One such twist occurs midway through the film, when Matei, now decades past his accident and still looking like a young man, comes across Veronica, a woman who recalls the long dead love of his youth. Soon afterwards, Veronica is also struck by lightning, a shock that leads to her speaking perfect sanskrit-- an ability doctors discover she has gained by taking on the spirit of a seventh century Indian woman named Rupini. Dominic begins to fall in love with Rupini/Veronica as her bizarre possessions begin to regress further back in time to a place he hopes will reveal some kind of unknown proto-language, the key to his life’s work. But he realizes too that these regressions are taking a toll on her physically: in a kind of reversal of Matei’s youth and mental evolution, Veronica’s movement through time causes her to age rapidly, so that she may die before she ever reaches the beginning he desires.
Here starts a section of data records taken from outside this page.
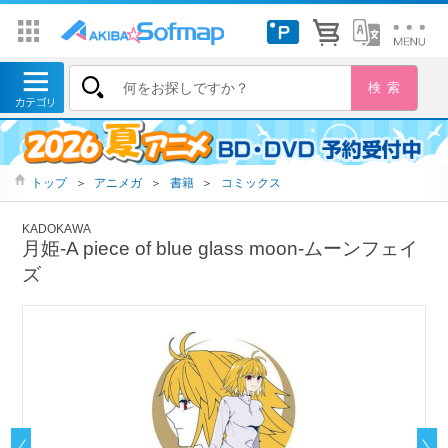
トップ
＞
アニメガ
＞
書籍
＞
コミックス
KADOKAWA
月姫-A piece of blue glass moon-ムーンフェイ
ズ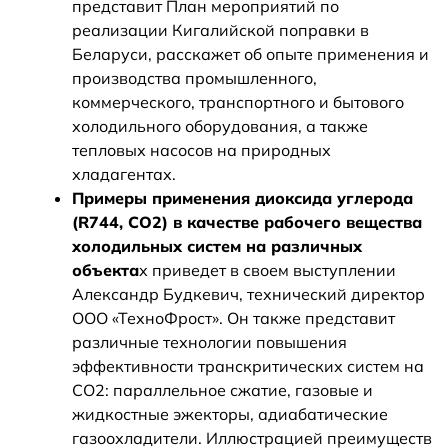
представит План мероприятий по
реализации Кигалийской поправки в
Беларуси, расскажет об опыте применения и
производства промышленного,
коммерческого, транспортного и бытового
холодильного оборудования, а также
тепловых насосов на природных
хладагентах.
Примеры применения диоксида углерода
(R744, СО2) в качестве рабочего вещества
холодильных систем на различных
объекта
х приведет в своем выступлении
Александр Будкевич, технический директор
ООО «ТехноФрост». Он также представит
различные технологии повышения
эффективности транскритических систем на
СО2: параллельное сжатие, газовые и
жидкостные эжекторы, адиабатические
газоохладители. Иллюстрацией преимуществ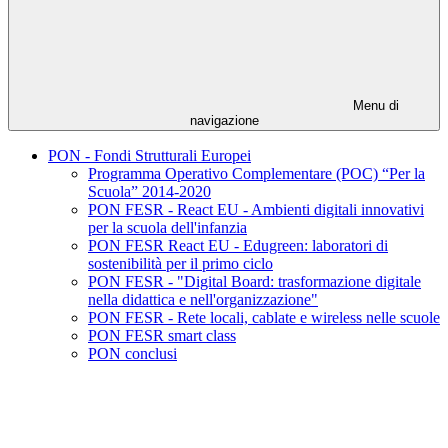
Menu di
navigazione
PON - Fondi Strutturali Europei
Programma Operativo Complementare (POC) “Per la
Scuola” 2014-2020
PON FESR - React EU - Ambienti digitali innovativi
per la scuola dell'infanzia
PON FESR React EU - Edugreen: laboratori di
sostenibilità per il primo ciclo
PON FESR - "Digital Board: trasformazione digitale
nella didattica e nell'organizzazione"
PON FESR - Rete locali, cablate e wireless nelle scuole
PON FESR smart class
PON conclusi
As her condition worsens, Dominic is forced to choose between completing his life’s work and recapturing the lost love of his youth.

Coppola’s devil-may-care attitude to plotting in the film will lose many viewers. He allows the narrative to run on like a dynamo, gaining speed and complexity as the twists pile on top of one another. For its two-hour length, Youth Without Youth has a great deal of plot, and it’s a tribute to Coppola’s brashness that he is unafraid to keep letting things happen. In fact, it’s rather amazing that the film is a short as it is: Coppola supposedly shot over 170 hours of footage on location in Eastern Europe before whittling the film down to its current length with the help of longtime collaborator Walter Murch.

For such a unique, uncharacteristic accomplishment, it’s surprising that Youth Without Youth didn’t receive more attention upon its release last year. In fact, it received rather tepid reviews from the major critics and was generally ignored in the discussion of the year’s achievements. Which is a shame. For me it ranks just below The Conversation, The Godfather films, and Apocalypse Now on Coppola’s movie resume, and I think a rather convincing argument could be made that Youth Without Youth is his most personal film. It’s certainly not for everyone, but for those who give it the time and contemplation it deserves, it proves to be rather affecting. It's an unusual film where nothing is ever quite as it seems, and years down the road, after he’s gone, I would wager it will be remembered as one of the key parts of Coppola's film legacy.


I think it’s worth mentioning that there is a bizarre resemblance between Youth Without Youth and 1996’s Jack, Coppola’s terrible Robin Williams vehicle about a boy whose body ages four times faster than it’s supposed to. It’s sort of amazing that the same director could make two such radically different films-- story-wise and quality-wise-- from such similar concepts.